WHAT YOU HAVE TO DO: Print the records exactly and in full, please; the pictures stay out.

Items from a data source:
'''

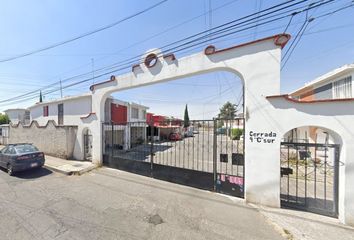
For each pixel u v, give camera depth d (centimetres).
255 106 544
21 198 582
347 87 872
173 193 634
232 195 612
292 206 533
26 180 784
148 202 559
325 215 489
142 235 390
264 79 534
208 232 405
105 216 470
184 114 4016
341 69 849
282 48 530
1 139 2020
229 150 1232
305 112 481
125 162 924
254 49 550
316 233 403
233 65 582
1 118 3216
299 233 403
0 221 439
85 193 629
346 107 441
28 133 1466
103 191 649
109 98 1598
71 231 400
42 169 968
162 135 1880
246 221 453
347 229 419
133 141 1784
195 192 644
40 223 431
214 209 516
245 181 564
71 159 1160
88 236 382
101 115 1011
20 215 469
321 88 1116
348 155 437
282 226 430
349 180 437
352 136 434
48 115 1881
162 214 486
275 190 522
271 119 522
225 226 430
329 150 823
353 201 434
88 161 1105
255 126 544
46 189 668
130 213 488
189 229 416
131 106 1973
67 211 494
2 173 898
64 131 1169
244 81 564
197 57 652
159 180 782
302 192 661
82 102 1536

'''

REPLY TO THE TASK:
For each pixel u v, give camera depth d (centimetres).
255 106 544
21 198 582
347 87 872
173 193 634
232 195 612
292 206 533
26 180 784
148 202 559
325 215 489
142 235 390
264 79 534
208 232 405
105 216 470
184 114 4016
341 69 849
282 48 530
1 139 2020
229 150 1232
305 112 481
125 162 924
254 49 550
316 233 403
233 65 582
1 118 3216
299 233 403
0 221 439
85 193 629
346 107 441
28 133 1466
103 191 649
109 98 1598
71 231 400
42 169 968
162 135 1880
246 221 453
347 229 419
133 141 1784
195 192 644
40 223 431
214 209 516
245 181 564
71 159 1160
88 236 382
101 115 1011
20 215 469
321 88 1116
348 155 437
282 226 430
349 180 437
352 136 434
48 115 1881
162 214 486
275 190 522
271 119 522
225 226 430
329 150 823
353 201 434
88 161 1105
255 126 544
46 189 668
130 213 488
189 229 416
131 106 1973
67 211 494
2 173 898
64 131 1169
244 81 564
197 57 652
159 180 782
302 192 661
82 102 1536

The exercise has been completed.